Probably my favorite thing about reading is finding my own thoughts and feelings beautifully evoked by others in the words on a page. It is comforting to know that someone out there understands, and that I have understanding for them. When I am reading a caregiving book or a memoir of someone dealing with Alzheimers, there are usually so many passages I mark that it can get rather tiresome (after the initial "oh!" upon finding my own feelings validated)...but I keep tearing little strips of post-it notes to mark them and hope to be better about taking the time to type them out here.
It has helped me today to reread these from The House of Beartown Road-A Memoir of Learning and Forgetting by Elizabeth Cohen...and I hope it helps someone else out there, too.
"When my father's mind began to loosen its grasp on the world, my mother's love quickened. It grew wings and teeth and extra hands."
"Daddy smiles. He may not know Ava's gender, but he understands jokes. He makes them, too. I think that a sense of humor must be hidden in a box very deep in the brain, where diseases have to search for it. Maybe this is an evolutionary tactic, to keep people going."
"These are silent, private pleasures, not visible to the outside world. They are our secret rituals. Alison doesn't know or can't imagine how hard could translate to challenging, how a rotten deal can be invigorating somehow. How, set against the backdrop of all that has gone wrong, everything right seems heightened. She is awed by the hardship of our lives, the long drive from my job at the paper out to Beartown Road, bringing in the wood, starting the fire. What she doesn't see is how I am blinded by the glare of all the silver linings. Our sweet, lick-crazy dog. This child with great, mooning eyes. The view from the top of the road of a dozen hills, receding in shades of purple."
"At work I have rearranged my cubicle to reflect the changes in my life.

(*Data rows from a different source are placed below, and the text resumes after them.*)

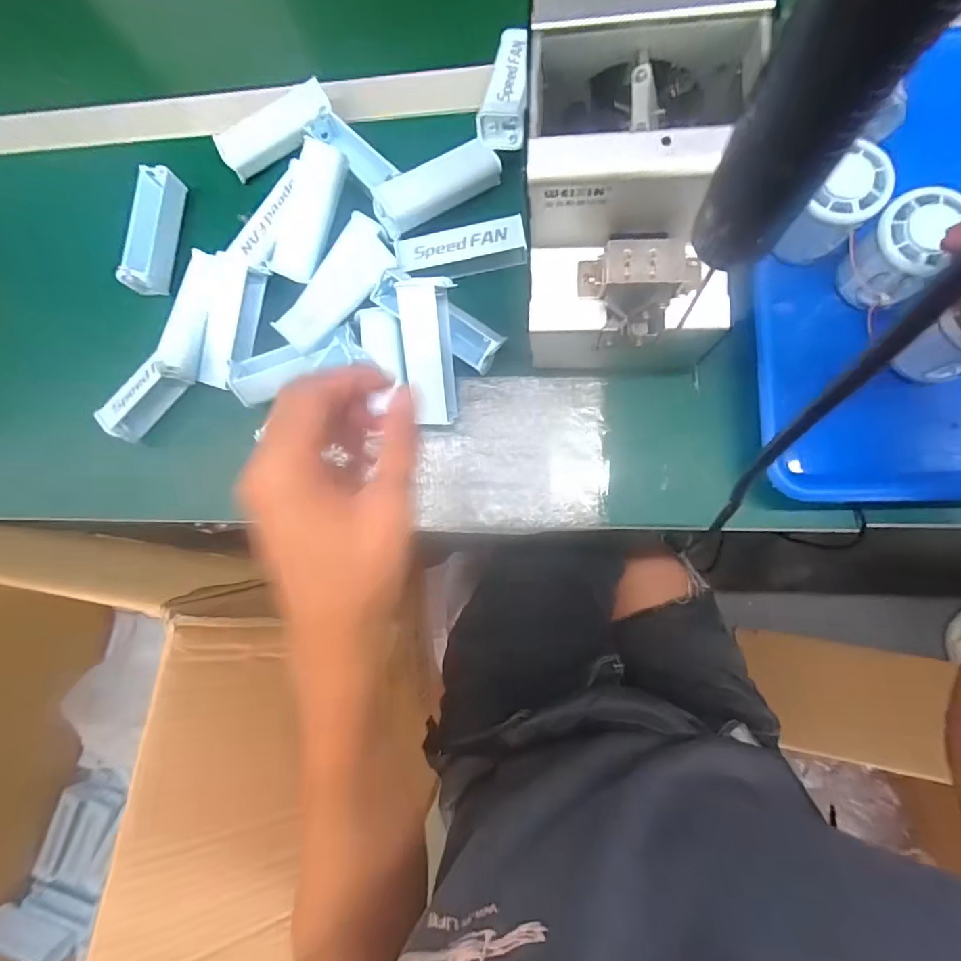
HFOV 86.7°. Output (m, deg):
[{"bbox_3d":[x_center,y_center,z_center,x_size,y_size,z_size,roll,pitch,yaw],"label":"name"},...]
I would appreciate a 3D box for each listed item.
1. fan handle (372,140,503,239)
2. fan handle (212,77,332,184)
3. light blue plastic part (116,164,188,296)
[{"bbox_3d":[-0.033,-0.225,0.388,0.099,0.024,0.032,-27,81,3],"label":"fan handle"},{"bbox_3d":[-0.173,-0.297,0.431,0.098,0.022,0.036,-28,81,3],"label":"fan handle"},{"bbox_3d":[-0.277,-0.212,0.432,0.023,0.033,0.103,7,85,8],"label":"light blue plastic part"}]

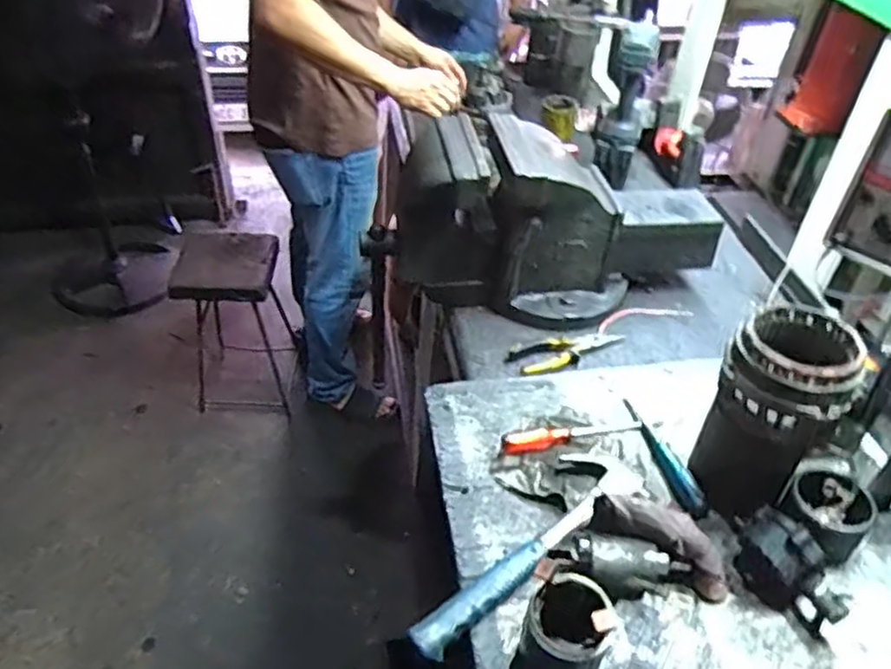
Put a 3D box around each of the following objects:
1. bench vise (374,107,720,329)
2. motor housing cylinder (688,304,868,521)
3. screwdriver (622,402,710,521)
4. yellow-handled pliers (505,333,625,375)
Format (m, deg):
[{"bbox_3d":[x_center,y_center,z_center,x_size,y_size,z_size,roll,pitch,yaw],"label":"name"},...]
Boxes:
[{"bbox_3d":[0.181,-0.195,1.116,0.529,0.267,0.196,-6,43,-10],"label":"bench vise"},{"bbox_3d":[0.371,0.088,0.791,0.128,0.210,0.130,29,48,26],"label":"motor housing cylinder"},{"bbox_3d":[0.280,0.153,0.897,0.034,0.023,0.195,-6,43,-10],"label":"screwdriver"},{"bbox_3d":[0.188,0.021,1.075,0.188,0.014,0.067,-20,47,-24],"label":"yellow-handled pliers"}]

I take down a picture of Shane and put up one of Daddy and Ava. I have started to write about my own life all of the time: about snow, about memory, about loss. About Alzheimer's. Writing gives me a sense of control. It has its own special alchemy. I can what is terrible turn beautiful, like our purple-gray shadows on the snow."
"And I wake up before dawn, before Ava and Daddy, and go outside and run through the cemetery. I leave Samo inside, whining at the door. I want to be alone. I want to hear my feet thud and splash with no doggy echo. I want to be a person without baggage, if only for a few minutes. If only in a cemetery in the rain. I run and run. Away from the man who has left me, and the baby he left behind. I run from the remains of the person who was my father. I run from his questions. I pound against the hard ground, I jump over briar patches, ripping socks. I climb a steep hill to a field full of tiny yellow flowers and tall purple stalks that poke through snowy patches. Loosestrife is blooming, it shouts with color."
"The lilacs are the purple ribbons tied at the gates of spring. The hardest winter of my life is over. In the distance is the untuned banjo twang of a few frogs in the Wrights' pond. And beyond them, the night crammed with stars.
Stars and lilacs connect us to people. We are are not as alone as we feel. The same stars blink over the Wrights' house, over the people who lost their homes in the floods in Mozambique. Somewhere across the country those stars are shining over the heads of my mother and Shane. Her lilac bushes must be blooming, too. We couldn't be farther from one another, but despite all that has happened, we are still connected, by stars, by night, by spring."